Data:
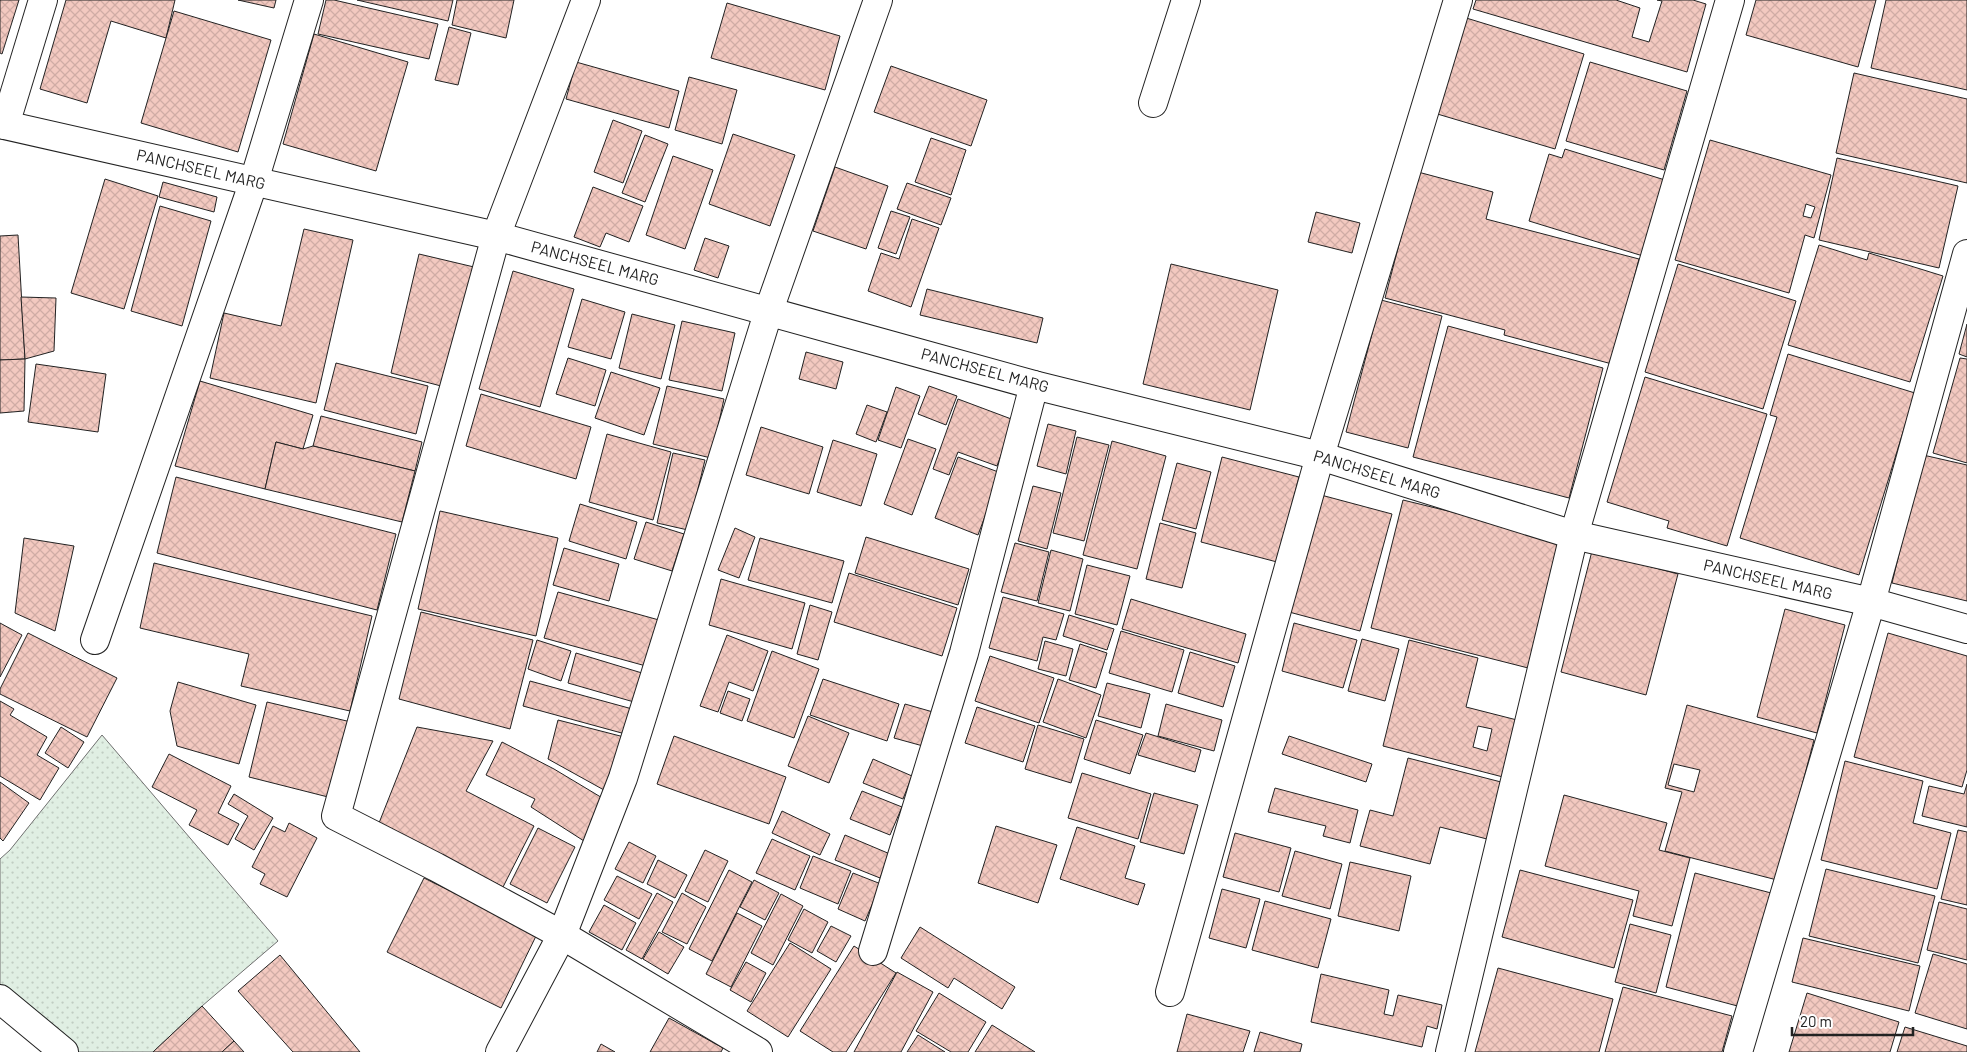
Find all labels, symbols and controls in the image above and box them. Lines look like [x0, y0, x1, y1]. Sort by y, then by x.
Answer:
street label: PANCHSEEL MARG [135, 144, 267, 193]
street label: PANCHSEEL MARG [529, 236, 661, 289]
street label: PANCHSEEL MARG [919, 343, 1051, 396]
street label: PANCHSEEL MARG [1311, 445, 1443, 502]
street label: PANCHSEEL MARG [1702, 554, 1834, 603]
scale bar [1792, 1004, 1913, 1036]
text: 20 m [1800, 1012, 1832, 1030]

What is required:
Quote every record above exactly, leaving out any pictures.

Worked solution:
Find all labels, symbols and controls in the image above and box them. Lines look like [x0, y0, x1, y1]. Sort by y, then by x.
Answer:
street label: PANCHSEEL MARG [135, 144, 267, 193]
street label: PANCHSEEL MARG [529, 236, 661, 289]
street label: PANCHSEEL MARG [919, 343, 1051, 396]
street label: PANCHSEEL MARG [1311, 445, 1443, 502]
street label: PANCHSEEL MARG [1702, 554, 1834, 603]
scale bar [1792, 1004, 1913, 1036]
text: 20 m [1800, 1012, 1832, 1030]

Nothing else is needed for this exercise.